## Records shown:
--

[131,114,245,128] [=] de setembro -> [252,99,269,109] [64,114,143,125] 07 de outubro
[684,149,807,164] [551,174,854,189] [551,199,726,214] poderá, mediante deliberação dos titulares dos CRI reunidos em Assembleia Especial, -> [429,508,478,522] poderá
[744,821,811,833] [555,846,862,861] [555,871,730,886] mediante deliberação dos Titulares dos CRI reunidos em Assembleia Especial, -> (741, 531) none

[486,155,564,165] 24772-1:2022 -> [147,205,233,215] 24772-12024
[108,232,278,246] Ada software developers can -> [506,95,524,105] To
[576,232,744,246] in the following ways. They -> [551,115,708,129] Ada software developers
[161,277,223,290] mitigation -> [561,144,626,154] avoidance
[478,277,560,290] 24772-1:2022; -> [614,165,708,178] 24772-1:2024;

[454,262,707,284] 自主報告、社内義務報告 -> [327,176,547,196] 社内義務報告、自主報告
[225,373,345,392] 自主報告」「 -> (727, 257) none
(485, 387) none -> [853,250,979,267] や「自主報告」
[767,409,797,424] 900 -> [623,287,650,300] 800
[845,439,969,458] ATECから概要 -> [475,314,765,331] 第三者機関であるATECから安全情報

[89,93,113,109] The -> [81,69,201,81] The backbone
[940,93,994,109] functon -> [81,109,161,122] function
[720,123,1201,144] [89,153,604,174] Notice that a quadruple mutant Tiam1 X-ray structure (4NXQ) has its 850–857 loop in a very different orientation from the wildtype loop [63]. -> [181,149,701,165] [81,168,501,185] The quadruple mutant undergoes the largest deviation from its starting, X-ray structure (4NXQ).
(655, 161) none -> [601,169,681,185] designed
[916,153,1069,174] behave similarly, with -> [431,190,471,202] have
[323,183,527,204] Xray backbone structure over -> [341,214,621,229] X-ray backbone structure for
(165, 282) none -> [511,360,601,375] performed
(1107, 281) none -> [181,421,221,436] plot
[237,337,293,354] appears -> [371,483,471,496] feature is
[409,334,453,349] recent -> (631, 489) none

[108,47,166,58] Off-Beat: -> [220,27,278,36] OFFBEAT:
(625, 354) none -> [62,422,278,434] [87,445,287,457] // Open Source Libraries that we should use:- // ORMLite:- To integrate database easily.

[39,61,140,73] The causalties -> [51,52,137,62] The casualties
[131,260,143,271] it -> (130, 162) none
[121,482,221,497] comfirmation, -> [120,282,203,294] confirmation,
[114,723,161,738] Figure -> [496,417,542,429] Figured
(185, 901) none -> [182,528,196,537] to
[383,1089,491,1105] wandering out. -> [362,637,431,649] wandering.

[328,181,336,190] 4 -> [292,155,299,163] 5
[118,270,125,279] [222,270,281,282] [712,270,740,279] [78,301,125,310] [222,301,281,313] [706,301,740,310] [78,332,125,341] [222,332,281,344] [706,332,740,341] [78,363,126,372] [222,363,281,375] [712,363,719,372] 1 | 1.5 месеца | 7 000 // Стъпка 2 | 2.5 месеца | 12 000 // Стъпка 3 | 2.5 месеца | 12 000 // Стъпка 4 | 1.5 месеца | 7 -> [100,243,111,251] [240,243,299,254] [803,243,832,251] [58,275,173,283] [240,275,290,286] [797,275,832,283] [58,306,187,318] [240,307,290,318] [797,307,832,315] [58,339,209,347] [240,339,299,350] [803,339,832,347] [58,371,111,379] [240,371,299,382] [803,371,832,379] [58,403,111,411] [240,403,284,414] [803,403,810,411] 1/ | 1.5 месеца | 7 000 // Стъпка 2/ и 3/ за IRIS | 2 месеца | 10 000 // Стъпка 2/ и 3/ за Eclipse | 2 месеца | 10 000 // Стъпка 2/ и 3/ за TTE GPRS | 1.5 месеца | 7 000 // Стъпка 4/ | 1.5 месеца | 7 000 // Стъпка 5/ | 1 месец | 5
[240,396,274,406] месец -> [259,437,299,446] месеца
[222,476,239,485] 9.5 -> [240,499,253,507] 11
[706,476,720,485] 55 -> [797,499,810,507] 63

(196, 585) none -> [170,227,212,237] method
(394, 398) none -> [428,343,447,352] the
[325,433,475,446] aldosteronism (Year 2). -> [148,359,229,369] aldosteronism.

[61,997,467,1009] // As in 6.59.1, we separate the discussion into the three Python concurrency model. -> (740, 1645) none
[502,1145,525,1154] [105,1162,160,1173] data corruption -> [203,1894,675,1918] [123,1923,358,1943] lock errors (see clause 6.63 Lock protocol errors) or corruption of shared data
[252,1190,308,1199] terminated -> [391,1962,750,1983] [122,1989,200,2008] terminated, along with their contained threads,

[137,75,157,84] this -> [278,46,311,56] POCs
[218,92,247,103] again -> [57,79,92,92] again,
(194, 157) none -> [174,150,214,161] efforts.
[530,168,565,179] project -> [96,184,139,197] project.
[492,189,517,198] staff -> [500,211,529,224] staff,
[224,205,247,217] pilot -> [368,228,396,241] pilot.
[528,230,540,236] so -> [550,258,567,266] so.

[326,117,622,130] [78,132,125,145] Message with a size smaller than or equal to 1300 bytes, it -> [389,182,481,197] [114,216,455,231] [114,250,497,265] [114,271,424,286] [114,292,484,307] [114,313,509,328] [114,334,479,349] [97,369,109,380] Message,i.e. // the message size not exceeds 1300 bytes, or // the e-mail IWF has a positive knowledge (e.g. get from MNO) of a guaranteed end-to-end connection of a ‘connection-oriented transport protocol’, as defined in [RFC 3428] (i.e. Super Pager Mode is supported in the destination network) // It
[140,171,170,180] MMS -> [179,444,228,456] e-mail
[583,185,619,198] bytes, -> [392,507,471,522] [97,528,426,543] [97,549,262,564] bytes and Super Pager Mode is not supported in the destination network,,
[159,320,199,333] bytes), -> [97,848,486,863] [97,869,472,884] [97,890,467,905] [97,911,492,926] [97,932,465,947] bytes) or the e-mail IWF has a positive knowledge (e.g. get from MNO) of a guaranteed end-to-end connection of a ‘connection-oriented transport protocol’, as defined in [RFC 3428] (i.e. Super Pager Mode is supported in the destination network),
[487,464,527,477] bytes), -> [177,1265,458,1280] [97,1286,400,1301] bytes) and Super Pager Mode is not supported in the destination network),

--

## Activity:
Search the material above for the string "software", and copy every line in which it turns up.

## Completed task:
[108,232,278,246] Ada software developers can -> [506,95,524,105] To
[576,232,744,246] in the following ways. They -> [551,115,708,129] Ada software developers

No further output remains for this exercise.